> [MATERIAL SHOWN]
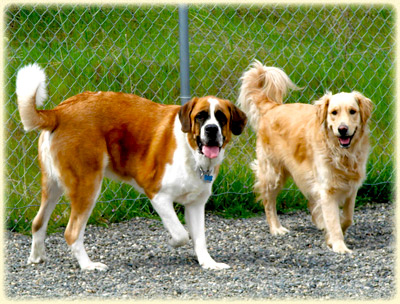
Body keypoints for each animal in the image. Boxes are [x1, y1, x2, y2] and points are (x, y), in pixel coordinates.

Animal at [15, 63, 245, 270]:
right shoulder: (158, 196)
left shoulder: (196, 204)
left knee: (38, 222)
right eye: (200, 116)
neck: (192, 153)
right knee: (71, 232)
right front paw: (172, 241)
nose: (211, 129)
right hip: (87, 186)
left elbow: (199, 238)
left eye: (221, 118)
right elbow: (182, 234)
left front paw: (208, 263)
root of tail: (59, 111)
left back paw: (36, 258)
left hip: (53, 185)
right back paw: (88, 265)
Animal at [238, 60, 372, 253]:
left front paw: (332, 235)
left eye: (352, 111)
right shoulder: (327, 188)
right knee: (269, 202)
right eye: (334, 112)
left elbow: (347, 218)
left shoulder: (351, 187)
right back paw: (276, 228)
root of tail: (272, 107)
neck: (342, 154)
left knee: (311, 202)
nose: (342, 129)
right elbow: (334, 221)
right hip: (273, 173)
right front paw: (338, 245)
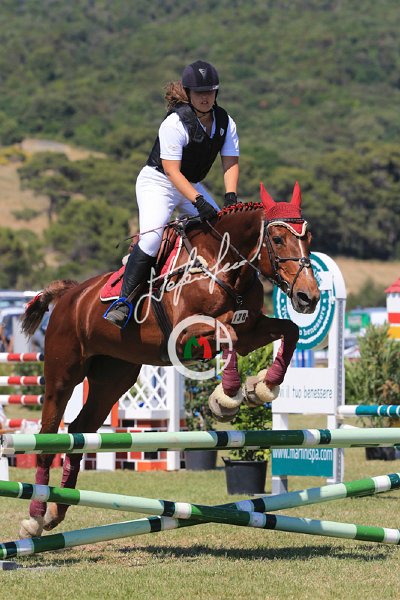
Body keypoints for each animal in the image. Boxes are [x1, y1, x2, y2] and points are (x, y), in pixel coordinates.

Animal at [19, 181, 319, 537]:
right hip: (63, 374)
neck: (222, 266)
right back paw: (35, 517)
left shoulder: (251, 330)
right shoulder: (188, 334)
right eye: (277, 239)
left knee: (79, 430)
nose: (309, 297)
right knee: (49, 435)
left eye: (308, 238)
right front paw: (227, 398)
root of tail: (71, 294)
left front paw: (261, 386)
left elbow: (289, 331)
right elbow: (228, 336)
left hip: (113, 378)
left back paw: (57, 510)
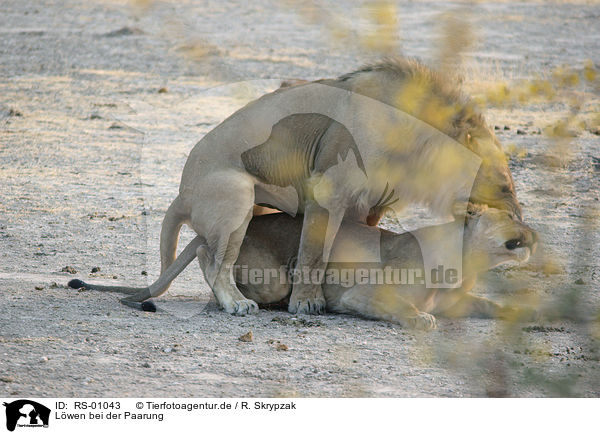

> [WHAT THE TASK ASKS] In the records above, find the line with "left front paw: (332, 235)" and the line with "right back paw: (35, 517)"; please transcribe exactly those two lines and all lines between them, omitting any picture.

> [REPLY TO THE EXERCISE]
left front paw: (332, 235)
left eye: (352, 111)
right shoulder: (327, 188)
right knee: (269, 202)
right eye: (334, 112)
left elbow: (347, 218)
left shoulder: (351, 187)
right back paw: (276, 228)
root of tail: (272, 107)
neck: (342, 154)
left knee: (311, 202)
nose: (342, 129)
right elbow: (334, 221)
right hip: (273, 173)
right front paw: (338, 245)
Body keypoints for each animal in the image. Boxes are [x1, y1, x2, y2] and points are (x, y), in pixel coordinates.

Animal at [19, 181, 319, 537]:
right hip: (63, 374)
neck: (222, 266)
right back paw: (35, 517)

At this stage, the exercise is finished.